Anyone who is into sports knows of Clemson University. Randy says you can really tell it is a college town. He and /Eileen wandered into a huge hardware store to look around. He always is looking for something in the cooking world and they came across a barbecue sauce display and he was telling her about the items. Those who were working at the store had all offered their help. They might have wondered if this couple was into shoplifting since that seems to be a lucrative business at least in our area. That particular sauce had been bottled at the Allegro plant. Randy can always go into his sales pitch anytime someone is interested. The employees were either eager to learn or were just bored.
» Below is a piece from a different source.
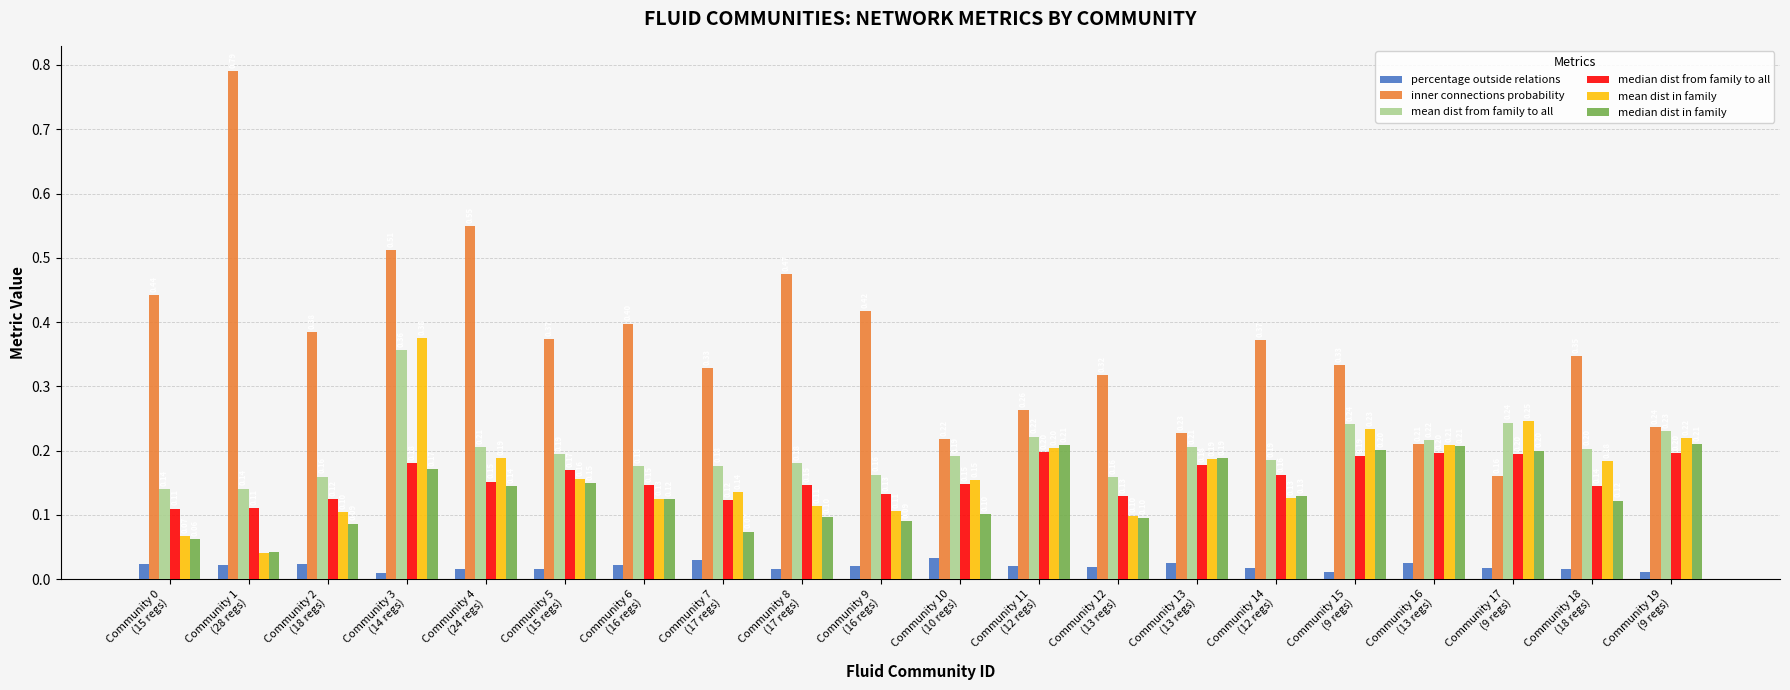

How many bars are there in total?

120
The next morning they stared home and in the rainy, foggy mess, Randy missed the highway he wanted to get on. Eileen was reading the map or trying to see it and they went straight up a mountain with no shoulders. At one point she told Randy she could not see anything on her side. He wished for me so I could enjoy seeing nothing but air. If we were in the 18-wheeler years ago I got in the sleeper and looked straight down the highway!

Eleanor (Tweeta) Hancock was laid to rest at the age of 81. I did not see her often but she always knew me and had a big smile on her face. Having lived most of her life in Huntington she retired from Boots Furniture, was a member of Huntington First Baptist Church where she taught Sunday School and was a good fisher-woman.

Surviving Tweeta are sons Phillip and Keith Hancock, daughter Monica Lambert, sister Jackie Morehead. Preceding her in death were parents Wade and Ezie Davis Kirkland, and sister Jo Ruth Wilkerson.